■ Exercise prompt: Scan the entries below and return each line that contains "Lobular".

■ Material shown:
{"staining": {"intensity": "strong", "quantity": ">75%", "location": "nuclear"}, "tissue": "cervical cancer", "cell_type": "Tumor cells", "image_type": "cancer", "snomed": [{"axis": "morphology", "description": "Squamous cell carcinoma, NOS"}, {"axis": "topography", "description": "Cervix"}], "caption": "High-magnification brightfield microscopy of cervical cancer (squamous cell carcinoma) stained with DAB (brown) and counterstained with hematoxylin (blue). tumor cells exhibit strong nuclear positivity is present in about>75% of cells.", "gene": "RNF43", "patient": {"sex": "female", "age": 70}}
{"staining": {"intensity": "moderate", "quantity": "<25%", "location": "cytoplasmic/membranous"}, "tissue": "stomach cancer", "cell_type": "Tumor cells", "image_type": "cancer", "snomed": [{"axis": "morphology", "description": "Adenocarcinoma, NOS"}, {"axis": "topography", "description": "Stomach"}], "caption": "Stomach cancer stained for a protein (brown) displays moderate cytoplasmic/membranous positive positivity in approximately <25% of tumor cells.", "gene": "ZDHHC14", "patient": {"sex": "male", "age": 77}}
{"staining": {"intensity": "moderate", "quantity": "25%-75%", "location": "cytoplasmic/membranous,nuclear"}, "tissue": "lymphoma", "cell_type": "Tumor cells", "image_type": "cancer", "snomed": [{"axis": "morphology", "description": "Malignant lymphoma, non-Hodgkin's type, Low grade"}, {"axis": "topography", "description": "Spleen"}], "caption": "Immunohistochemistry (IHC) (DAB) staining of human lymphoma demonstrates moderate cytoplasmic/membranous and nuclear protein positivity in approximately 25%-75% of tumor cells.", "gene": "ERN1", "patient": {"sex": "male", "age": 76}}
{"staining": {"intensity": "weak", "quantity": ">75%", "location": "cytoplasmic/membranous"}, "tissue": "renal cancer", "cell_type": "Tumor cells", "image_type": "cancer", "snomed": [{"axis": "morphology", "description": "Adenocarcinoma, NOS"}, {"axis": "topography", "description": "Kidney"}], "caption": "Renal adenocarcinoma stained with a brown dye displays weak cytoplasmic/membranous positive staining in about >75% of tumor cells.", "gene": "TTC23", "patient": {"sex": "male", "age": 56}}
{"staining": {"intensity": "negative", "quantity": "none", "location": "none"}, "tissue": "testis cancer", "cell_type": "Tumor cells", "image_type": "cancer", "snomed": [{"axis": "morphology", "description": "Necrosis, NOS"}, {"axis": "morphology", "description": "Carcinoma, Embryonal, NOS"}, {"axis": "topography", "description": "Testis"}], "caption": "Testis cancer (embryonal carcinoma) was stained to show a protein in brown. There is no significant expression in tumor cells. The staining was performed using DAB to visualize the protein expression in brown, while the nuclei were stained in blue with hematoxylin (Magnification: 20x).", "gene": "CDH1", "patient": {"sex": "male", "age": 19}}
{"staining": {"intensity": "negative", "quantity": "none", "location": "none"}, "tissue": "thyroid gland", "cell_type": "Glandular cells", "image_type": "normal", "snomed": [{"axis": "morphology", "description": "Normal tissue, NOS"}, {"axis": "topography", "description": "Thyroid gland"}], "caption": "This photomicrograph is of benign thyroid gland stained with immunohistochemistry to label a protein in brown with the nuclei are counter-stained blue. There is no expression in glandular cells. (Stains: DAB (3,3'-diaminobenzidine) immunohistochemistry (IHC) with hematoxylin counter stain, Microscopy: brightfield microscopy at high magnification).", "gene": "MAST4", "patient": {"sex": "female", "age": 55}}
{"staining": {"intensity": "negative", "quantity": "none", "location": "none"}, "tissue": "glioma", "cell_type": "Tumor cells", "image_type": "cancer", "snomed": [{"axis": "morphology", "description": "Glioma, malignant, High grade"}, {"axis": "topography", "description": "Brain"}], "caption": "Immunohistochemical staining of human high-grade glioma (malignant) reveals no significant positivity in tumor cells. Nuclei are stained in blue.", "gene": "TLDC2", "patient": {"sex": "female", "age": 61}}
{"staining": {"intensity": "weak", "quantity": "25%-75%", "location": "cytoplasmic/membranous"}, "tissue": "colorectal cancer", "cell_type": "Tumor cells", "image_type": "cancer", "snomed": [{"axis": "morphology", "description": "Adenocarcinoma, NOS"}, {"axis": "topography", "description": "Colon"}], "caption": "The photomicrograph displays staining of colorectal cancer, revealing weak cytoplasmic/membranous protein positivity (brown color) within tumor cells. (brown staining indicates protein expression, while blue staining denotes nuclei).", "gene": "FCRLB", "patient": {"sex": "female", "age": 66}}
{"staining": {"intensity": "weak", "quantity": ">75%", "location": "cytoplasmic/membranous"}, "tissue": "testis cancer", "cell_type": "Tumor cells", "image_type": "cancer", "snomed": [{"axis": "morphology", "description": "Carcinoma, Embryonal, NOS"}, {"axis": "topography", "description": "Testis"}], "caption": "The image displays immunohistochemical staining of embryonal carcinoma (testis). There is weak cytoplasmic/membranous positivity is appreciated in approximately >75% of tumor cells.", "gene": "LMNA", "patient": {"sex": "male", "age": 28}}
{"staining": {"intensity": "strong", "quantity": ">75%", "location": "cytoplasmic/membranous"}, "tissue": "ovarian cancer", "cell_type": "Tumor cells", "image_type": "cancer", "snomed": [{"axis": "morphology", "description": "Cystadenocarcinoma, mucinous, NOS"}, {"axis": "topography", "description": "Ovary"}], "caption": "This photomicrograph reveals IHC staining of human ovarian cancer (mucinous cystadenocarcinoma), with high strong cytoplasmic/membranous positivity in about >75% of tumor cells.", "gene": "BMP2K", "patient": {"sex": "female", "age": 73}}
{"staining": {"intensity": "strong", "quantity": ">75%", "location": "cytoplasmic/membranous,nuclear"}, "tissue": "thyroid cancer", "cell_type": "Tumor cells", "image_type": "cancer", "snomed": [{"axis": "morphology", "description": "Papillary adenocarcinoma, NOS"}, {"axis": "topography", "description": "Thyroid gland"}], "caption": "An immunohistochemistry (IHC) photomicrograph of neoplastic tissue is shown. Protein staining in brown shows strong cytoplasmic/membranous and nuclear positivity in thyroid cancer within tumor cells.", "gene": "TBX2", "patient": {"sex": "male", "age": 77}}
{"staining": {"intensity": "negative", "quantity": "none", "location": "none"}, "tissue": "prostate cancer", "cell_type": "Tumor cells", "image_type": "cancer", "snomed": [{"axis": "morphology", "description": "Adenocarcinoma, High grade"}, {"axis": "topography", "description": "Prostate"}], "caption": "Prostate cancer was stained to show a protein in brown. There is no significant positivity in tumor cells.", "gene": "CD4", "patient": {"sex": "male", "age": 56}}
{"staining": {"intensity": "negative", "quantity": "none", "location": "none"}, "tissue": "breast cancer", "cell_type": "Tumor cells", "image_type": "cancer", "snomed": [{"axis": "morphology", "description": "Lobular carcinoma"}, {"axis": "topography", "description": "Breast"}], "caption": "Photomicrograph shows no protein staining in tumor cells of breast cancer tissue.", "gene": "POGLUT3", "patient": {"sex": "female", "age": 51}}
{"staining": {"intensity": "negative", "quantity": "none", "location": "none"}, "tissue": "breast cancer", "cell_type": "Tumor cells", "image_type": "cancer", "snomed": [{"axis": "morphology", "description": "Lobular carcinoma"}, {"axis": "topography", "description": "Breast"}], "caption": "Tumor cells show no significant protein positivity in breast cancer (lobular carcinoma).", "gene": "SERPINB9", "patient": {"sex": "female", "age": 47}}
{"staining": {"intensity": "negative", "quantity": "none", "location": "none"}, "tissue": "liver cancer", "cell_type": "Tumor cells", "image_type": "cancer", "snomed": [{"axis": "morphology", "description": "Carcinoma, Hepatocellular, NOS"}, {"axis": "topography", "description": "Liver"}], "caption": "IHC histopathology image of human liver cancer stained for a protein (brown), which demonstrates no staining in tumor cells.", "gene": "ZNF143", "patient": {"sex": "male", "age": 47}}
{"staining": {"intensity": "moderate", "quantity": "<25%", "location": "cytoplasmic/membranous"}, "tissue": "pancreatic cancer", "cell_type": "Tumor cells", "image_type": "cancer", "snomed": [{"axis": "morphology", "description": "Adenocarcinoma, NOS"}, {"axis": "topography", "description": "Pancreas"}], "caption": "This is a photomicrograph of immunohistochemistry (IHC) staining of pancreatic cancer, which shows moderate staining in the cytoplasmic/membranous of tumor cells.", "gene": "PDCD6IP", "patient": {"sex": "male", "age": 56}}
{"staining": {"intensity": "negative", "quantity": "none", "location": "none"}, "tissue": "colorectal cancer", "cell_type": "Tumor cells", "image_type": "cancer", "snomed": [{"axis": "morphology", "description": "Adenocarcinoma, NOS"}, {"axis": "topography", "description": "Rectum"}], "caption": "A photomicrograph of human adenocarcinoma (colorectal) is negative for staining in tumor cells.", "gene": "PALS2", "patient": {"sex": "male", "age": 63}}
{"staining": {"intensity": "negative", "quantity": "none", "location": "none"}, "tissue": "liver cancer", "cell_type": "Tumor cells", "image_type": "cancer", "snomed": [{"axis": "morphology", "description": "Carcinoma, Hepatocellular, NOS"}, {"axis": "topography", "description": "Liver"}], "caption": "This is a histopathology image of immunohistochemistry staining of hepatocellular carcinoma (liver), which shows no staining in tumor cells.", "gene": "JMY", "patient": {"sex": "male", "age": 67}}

■ Answer box:
{"staining": {"intensity": "negative", "quantity": "none", "location": "none"}, "tissue": "breast cancer", "cell_type": "Tumor cells", "image_type": "cancer", "snomed": [{"axis": "morphology", "description": "Lobular carcinoma"}, {"axis": "topography", "description": "Breast"}], "caption": "Photomicrograph shows no protein staining in tumor cells of breast cancer tissue.", "gene": "POGLUT3", "patient": {"sex": "female", "age": 51}}
{"staining": {"intensity": "negative", "quantity": "none", "location": "none"}, "tissue": "breast cancer", "cell_type": "Tumor cells", "image_type": "cancer", "snomed": [{"axis": "morphology", "description": "Lobular carcinoma"}, {"axis": "topography", "description": "Breast"}], "caption": "Tumor cells show no significant protein positivity in breast cancer (lobular carcinoma).", "gene": "SERPINB9", "patient": {"sex": "female", "age": 47}}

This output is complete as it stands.